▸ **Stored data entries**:
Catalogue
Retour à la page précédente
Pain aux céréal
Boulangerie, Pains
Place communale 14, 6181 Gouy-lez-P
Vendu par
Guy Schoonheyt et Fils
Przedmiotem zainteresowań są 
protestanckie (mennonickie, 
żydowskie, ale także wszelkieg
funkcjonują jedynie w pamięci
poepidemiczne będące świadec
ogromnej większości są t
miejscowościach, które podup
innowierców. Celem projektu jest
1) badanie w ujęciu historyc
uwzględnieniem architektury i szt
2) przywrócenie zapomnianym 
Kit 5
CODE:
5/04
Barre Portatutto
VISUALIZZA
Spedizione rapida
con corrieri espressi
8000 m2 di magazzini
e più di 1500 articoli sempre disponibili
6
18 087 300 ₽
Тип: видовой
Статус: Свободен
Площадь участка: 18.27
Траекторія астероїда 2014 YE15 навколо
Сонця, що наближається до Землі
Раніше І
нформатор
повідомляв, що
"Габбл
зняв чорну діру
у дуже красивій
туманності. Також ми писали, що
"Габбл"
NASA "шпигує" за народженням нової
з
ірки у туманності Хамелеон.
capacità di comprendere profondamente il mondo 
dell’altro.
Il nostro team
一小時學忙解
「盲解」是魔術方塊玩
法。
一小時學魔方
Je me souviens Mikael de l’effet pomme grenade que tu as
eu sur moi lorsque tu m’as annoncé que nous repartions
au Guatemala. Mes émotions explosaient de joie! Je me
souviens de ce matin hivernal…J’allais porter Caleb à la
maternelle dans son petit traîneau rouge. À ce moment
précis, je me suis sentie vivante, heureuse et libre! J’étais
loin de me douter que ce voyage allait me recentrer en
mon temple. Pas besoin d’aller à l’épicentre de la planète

▸ **Work required**:
Reproduce, exactly, all the lines shown above.

▸ **Task solution**:
Catalogue
Retour à la page précédente
Pain aux céréal
Boulangerie, Pains
Place communale 14, 6181 Gouy-lez-P
Vendu par
Guy Schoonheyt et Fils
Przedmiotem zainteresowań są 
protestanckie (mennonickie, 
żydowskie, ale także wszelkieg
funkcjonują jedynie w pamięci
poepidemiczne będące świadec
ogromnej większości są t
miejscowościach, które podup
innowierców. Celem projektu jest
1) badanie w ujęciu historyc
uwzględnieniem architektury i szt
2) przywrócenie zapomnianym 
Kit 5
CODE:
5/04
Barre Portatutto
VISUALIZZA
Spedizione rapida
con corrieri espressi
8000 m2 di magazzini
e più di 1500 articoli sempre disponibili
6
18 087 300 ₽
Тип: видовой
Статус: Свободен
Площадь участка: 18.27
Траекторія астероїда 2014 YE15 навколо
Сонця, що наближається до Землі
Раніше І
нформатор
повідомляв, що
"Габбл
зняв чорну діру
у дуже красивій
туманності. Також ми писали, що
"Габбл"
NASA "шпигує" за народженням нової
з
ірки у туманності Хамелеон.
capacità di comprendere profondamente il mondo 
dell’altro.
Il nostro team
一小時學忙解
「盲解」是魔術方塊玩
法。
一小時學魔方
Je me souviens Mikael de l’effet pomme grenade que tu as
eu sur moi lorsque tu m’as annoncé que nous repartions
au Guatemala. Mes émotions explosaient de joie! Je me
souviens de ce matin hivernal…J’allais porter Caleb à la
maternelle dans son petit traîneau rouge. À ce moment
précis, je me suis sentie vivante, heureuse et libre! J’étais
loin de me douter que ce voyage allait me recentrer en
mon temple. Pas besoin d’aller à l’épicentre de la planète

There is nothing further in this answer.